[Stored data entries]
________________________

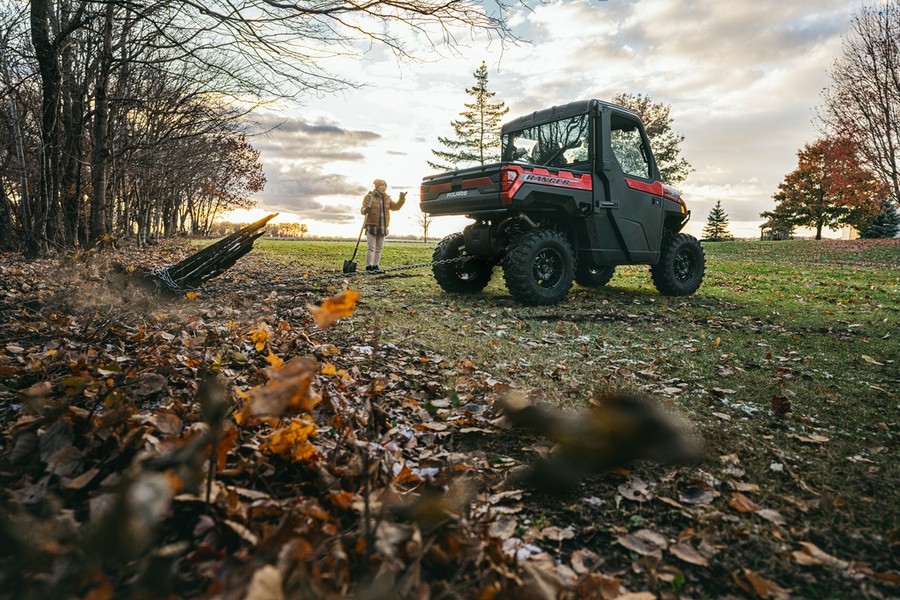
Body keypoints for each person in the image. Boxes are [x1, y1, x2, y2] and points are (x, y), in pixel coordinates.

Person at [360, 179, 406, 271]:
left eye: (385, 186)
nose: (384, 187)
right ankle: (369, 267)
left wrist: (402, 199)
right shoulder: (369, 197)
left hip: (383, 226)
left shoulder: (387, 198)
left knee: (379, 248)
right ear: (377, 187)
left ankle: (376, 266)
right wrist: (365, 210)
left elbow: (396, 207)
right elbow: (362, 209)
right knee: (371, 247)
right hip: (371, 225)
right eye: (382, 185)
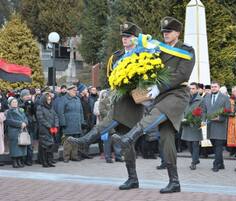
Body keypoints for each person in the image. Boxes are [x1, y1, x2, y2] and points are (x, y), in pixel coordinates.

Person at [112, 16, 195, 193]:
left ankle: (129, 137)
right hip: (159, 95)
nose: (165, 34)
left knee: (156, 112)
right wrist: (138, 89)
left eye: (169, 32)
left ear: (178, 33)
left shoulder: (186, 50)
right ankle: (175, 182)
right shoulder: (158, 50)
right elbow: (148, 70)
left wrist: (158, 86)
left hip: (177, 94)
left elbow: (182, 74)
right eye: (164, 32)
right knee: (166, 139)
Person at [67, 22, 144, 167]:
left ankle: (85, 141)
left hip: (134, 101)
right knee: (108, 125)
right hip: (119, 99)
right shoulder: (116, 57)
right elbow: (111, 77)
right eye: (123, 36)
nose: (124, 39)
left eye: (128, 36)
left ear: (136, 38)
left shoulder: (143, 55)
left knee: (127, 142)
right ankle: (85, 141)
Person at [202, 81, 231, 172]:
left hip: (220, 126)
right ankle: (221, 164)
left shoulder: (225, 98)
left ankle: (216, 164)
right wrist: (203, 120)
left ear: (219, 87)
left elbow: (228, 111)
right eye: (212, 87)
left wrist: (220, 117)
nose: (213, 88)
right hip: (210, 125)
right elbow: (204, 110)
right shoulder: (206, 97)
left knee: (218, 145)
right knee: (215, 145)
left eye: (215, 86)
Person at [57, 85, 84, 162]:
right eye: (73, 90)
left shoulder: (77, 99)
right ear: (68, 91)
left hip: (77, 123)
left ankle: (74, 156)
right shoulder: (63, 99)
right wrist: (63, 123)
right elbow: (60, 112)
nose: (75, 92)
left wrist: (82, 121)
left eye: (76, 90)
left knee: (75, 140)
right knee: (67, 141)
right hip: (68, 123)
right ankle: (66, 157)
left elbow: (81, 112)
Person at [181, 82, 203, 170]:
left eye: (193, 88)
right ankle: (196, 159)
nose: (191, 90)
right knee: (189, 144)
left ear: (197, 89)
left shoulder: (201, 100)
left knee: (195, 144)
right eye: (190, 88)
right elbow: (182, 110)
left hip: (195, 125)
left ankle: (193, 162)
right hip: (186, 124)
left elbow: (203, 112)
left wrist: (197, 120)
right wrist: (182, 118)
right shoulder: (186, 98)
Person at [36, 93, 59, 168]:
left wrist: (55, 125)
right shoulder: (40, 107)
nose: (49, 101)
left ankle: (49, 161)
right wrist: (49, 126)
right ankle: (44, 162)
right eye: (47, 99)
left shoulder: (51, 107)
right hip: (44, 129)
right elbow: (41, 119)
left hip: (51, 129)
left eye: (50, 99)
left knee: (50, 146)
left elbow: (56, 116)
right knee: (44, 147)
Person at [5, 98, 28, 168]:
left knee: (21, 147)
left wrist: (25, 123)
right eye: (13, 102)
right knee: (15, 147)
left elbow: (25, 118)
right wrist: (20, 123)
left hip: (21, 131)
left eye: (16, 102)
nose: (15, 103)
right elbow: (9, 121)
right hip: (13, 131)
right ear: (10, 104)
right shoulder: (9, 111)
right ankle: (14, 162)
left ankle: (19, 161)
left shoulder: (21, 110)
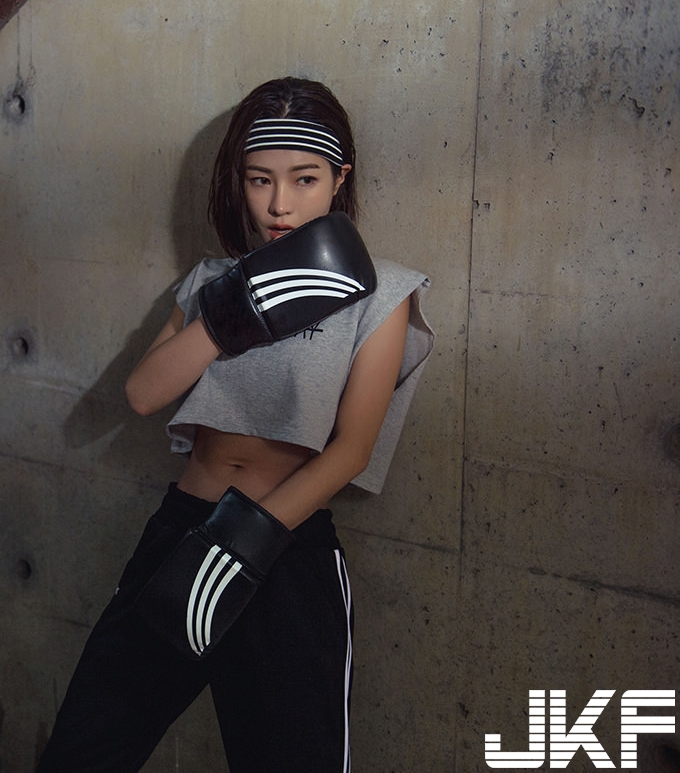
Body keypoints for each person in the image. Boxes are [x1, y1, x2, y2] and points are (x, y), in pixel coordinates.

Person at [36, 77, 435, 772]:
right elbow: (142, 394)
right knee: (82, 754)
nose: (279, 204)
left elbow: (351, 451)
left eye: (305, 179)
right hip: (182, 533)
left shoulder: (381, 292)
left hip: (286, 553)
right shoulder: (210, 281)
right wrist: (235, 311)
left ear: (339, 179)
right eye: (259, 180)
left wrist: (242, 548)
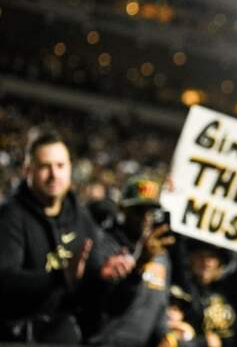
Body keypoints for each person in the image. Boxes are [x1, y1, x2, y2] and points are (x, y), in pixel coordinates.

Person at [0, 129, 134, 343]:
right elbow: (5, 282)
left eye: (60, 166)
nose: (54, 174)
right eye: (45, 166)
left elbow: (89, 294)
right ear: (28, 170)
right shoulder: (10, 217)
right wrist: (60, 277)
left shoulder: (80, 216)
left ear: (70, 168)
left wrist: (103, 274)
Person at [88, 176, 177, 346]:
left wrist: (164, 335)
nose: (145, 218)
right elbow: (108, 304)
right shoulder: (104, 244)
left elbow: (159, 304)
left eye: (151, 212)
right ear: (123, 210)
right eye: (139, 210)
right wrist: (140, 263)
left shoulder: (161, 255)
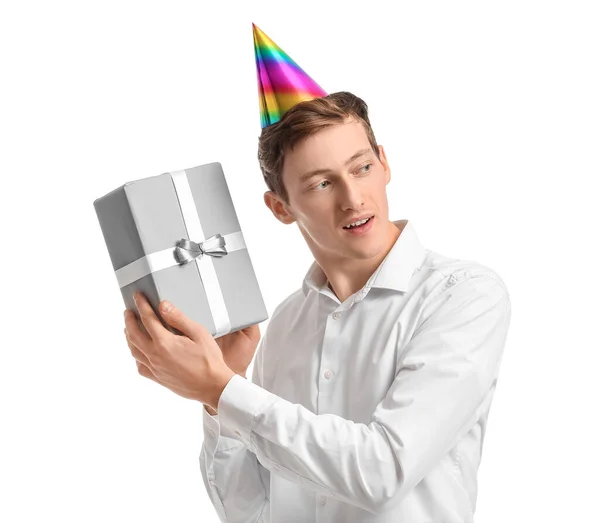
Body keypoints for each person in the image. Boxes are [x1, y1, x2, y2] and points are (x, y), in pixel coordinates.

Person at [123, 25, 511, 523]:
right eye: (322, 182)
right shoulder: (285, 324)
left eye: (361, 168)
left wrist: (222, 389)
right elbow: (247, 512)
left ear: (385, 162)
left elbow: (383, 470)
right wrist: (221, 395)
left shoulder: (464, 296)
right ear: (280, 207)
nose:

________________________

▸ **Problem**: Without the pictures, print the records in full, exactly as they appear.

▸ **Solution**:
Body keypoints for each person in the image. Boxes are [x1, y1, x2, y2] and points are (x, y), in pixel coordinates.

Person at [360, 179, 406, 271]:
left eye: (385, 186)
nose: (384, 187)
right ankle: (369, 267)
left wrist: (402, 199)
right shoulder: (369, 197)
left hip: (383, 226)
left shoulder: (387, 198)
left knee: (379, 248)
right ear: (377, 187)
left ankle: (376, 266)
right wrist: (365, 210)
left elbow: (396, 207)
right elbow: (362, 209)
right knee: (371, 247)
right hip: (371, 225)
right eye: (382, 185)
Body keypoints for each person in the image. Boxes are [x1, y1, x2, y2] and points are (x, y), in pixel coordinates.

Person at [112, 16, 195, 193]:
left ankle: (129, 137)
right hip: (159, 95)
nose: (165, 34)
left knee: (156, 112)
right wrist: (138, 89)
left eye: (169, 32)
left ear: (178, 33)
left shoulder: (186, 50)
right ankle: (175, 182)
right shoulder: (158, 50)
right elbow: (148, 70)
left wrist: (158, 86)
left hip: (177, 94)
left elbow: (182, 74)
right eye: (164, 32)
right knee: (166, 139)
Person at [67, 22, 144, 167]:
left ankle: (85, 141)
left hip: (134, 101)
right knee: (108, 125)
right hip: (119, 99)
right shoulder: (116, 57)
right elbow: (111, 77)
right eye: (123, 36)
nose: (124, 39)
left eye: (128, 36)
left ear: (136, 38)
left shoulder: (143, 55)
left knee: (127, 142)
right ankle: (85, 141)
Person at [202, 81, 231, 172]:
left hip: (220, 126)
right ankle: (221, 164)
left shoulder: (225, 98)
left ankle: (216, 164)
right wrist: (203, 120)
left ear: (219, 87)
left elbow: (228, 111)
right eye: (212, 87)
left wrist: (220, 117)
nose: (213, 88)
right hip: (210, 125)
right elbow: (204, 110)
right shoulder: (206, 97)
left knee: (218, 145)
right knee: (215, 145)
left eye: (215, 86)
Person at [57, 85, 84, 162]:
right eye: (73, 90)
left shoulder: (77, 99)
right ear: (68, 91)
left hip: (77, 123)
left ankle: (74, 156)
right shoulder: (63, 99)
right wrist: (63, 123)
right elbow: (60, 112)
nose: (75, 92)
left wrist: (82, 121)
left eye: (76, 90)
left knee: (75, 140)
right knee: (67, 141)
right hip: (68, 123)
right ankle: (66, 157)
left elbow: (81, 112)
Person at [181, 82, 203, 170]:
left eye: (193, 88)
right ankle: (196, 159)
nose: (191, 90)
right knee: (189, 144)
left ear: (197, 89)
left shoulder: (201, 100)
left knee: (195, 144)
right eye: (190, 88)
right elbow: (182, 110)
left hip: (195, 125)
left ankle: (193, 162)
right hip: (186, 124)
left elbow: (203, 112)
left wrist: (197, 120)
right wrist: (182, 118)
right shoulder: (186, 98)
Person at [36, 93, 59, 168]:
left wrist: (55, 125)
right shoulder: (40, 107)
nose: (49, 101)
left ankle: (49, 161)
right wrist: (49, 126)
right ankle: (44, 162)
right eye: (47, 99)
left shoulder: (51, 107)
right hip: (44, 129)
right elbow: (41, 119)
left hip: (51, 129)
left eye: (50, 99)
left knee: (50, 146)
left elbow: (56, 116)
right knee: (44, 147)
Person at [5, 98, 28, 168]:
left knee: (21, 147)
left wrist: (25, 123)
right eye: (13, 102)
right knee: (15, 147)
left elbow: (25, 118)
right wrist: (20, 123)
left hip: (21, 131)
left eye: (16, 102)
nose: (15, 103)
right elbow: (9, 121)
right hip: (13, 131)
right ear: (10, 104)
right shoulder: (9, 111)
right ankle: (14, 162)
left ankle: (19, 161)
left shoulder: (21, 110)
Body keypoints for each person in the image. Boxes are [x1, y1, x2, y2] and points are (x, y), in pixel coordinates.

Person at [36, 77, 435, 772]:
right elbow: (142, 394)
right knee: (82, 754)
nose: (279, 204)
left elbow: (351, 451)
left eye: (305, 179)
right hip: (182, 533)
left shoulder: (381, 292)
left hip: (286, 553)
right shoulder: (210, 281)
right wrist: (235, 311)
left ear: (339, 179)
right eye: (259, 180)
left wrist: (242, 548)
Body keypoints for each person in the image. Boxes are [x1, y1, x2, y2] and points are (x, y), in pixel coordinates.

Person at [0, 129, 134, 343]:
right elbow: (5, 282)
left eye: (60, 166)
nose: (54, 174)
right eye: (45, 166)
left elbow: (89, 294)
right ear: (28, 170)
right shoulder: (10, 217)
right wrist: (60, 277)
left shoulder: (80, 216)
left ear: (70, 168)
left wrist: (103, 274)
Person at [88, 176, 177, 346]:
left wrist: (164, 335)
nose: (145, 218)
right elbow: (108, 304)
right shoulder: (104, 244)
left elbow: (159, 304)
left eye: (151, 212)
right ear: (123, 210)
right eye: (139, 210)
right wrist: (140, 263)
left shoulder: (161, 255)
Body keypoints for each person in the image. Boxes are [x1, y1, x2, y2] and points are (x, y), in pixel coordinates.

Person at [123, 25, 511, 523]:
right eye: (322, 182)
right shoulder: (285, 324)
left eye: (361, 168)
left wrist: (222, 389)
right elbow: (247, 512)
left ear: (385, 162)
left elbow: (383, 470)
right wrist: (221, 395)
left shoulder: (464, 296)
right ear: (280, 207)
nose:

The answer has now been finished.